Scene comparison data

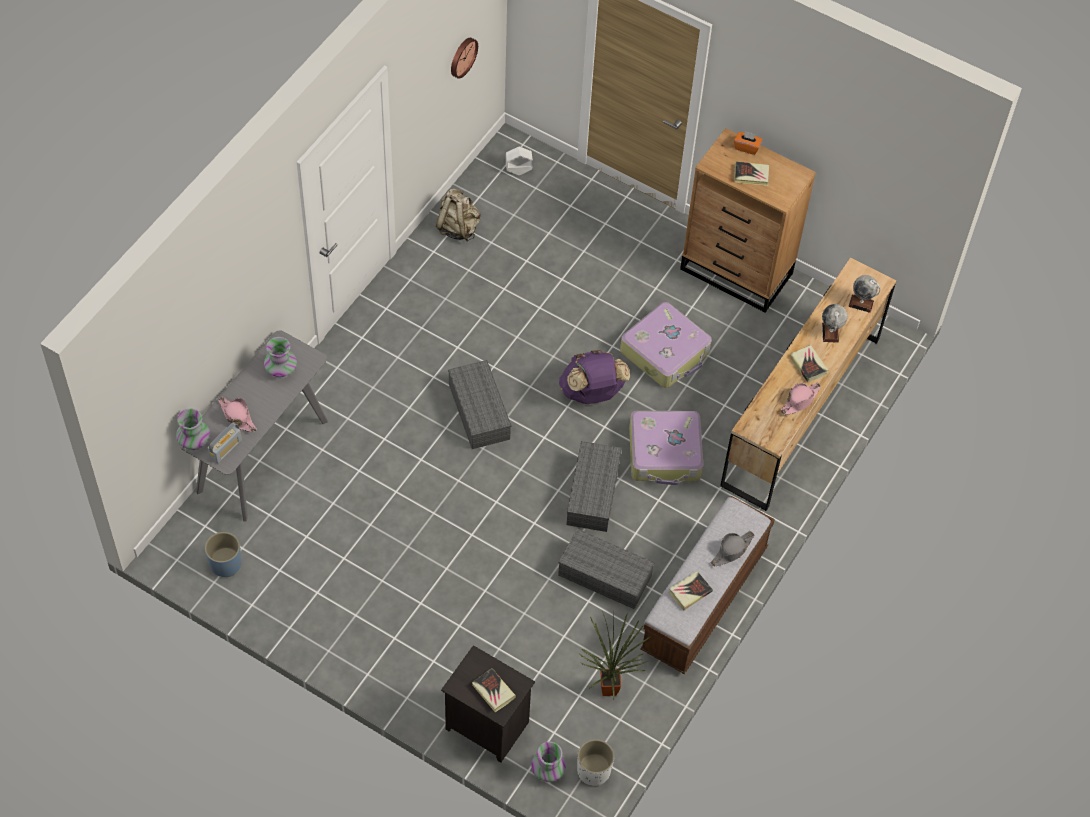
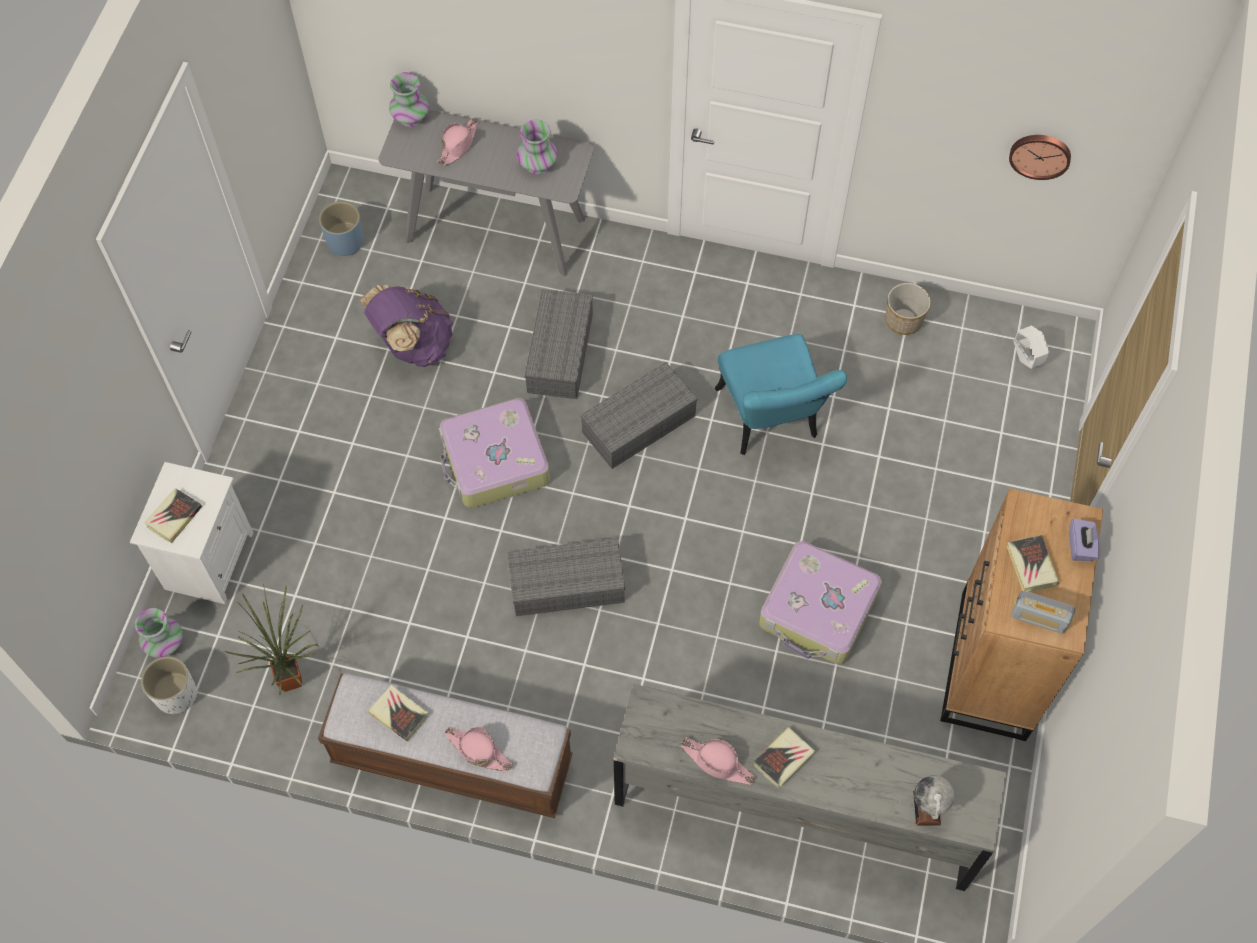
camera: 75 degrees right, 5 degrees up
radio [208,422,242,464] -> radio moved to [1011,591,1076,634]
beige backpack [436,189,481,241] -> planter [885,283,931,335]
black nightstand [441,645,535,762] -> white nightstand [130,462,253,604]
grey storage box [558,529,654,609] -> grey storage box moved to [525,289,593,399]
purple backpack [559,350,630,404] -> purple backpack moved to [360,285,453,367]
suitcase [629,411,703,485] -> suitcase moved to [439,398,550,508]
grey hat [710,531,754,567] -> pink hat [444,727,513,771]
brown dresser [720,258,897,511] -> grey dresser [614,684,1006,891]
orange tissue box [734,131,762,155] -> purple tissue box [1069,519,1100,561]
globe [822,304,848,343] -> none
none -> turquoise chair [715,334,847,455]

▸ **PROBLEM REQUIREMENTS**: How many lines in the records above contain the word "grey"? Answer with the number only.

▸ **SOLUTION TO THIS TASK**: 3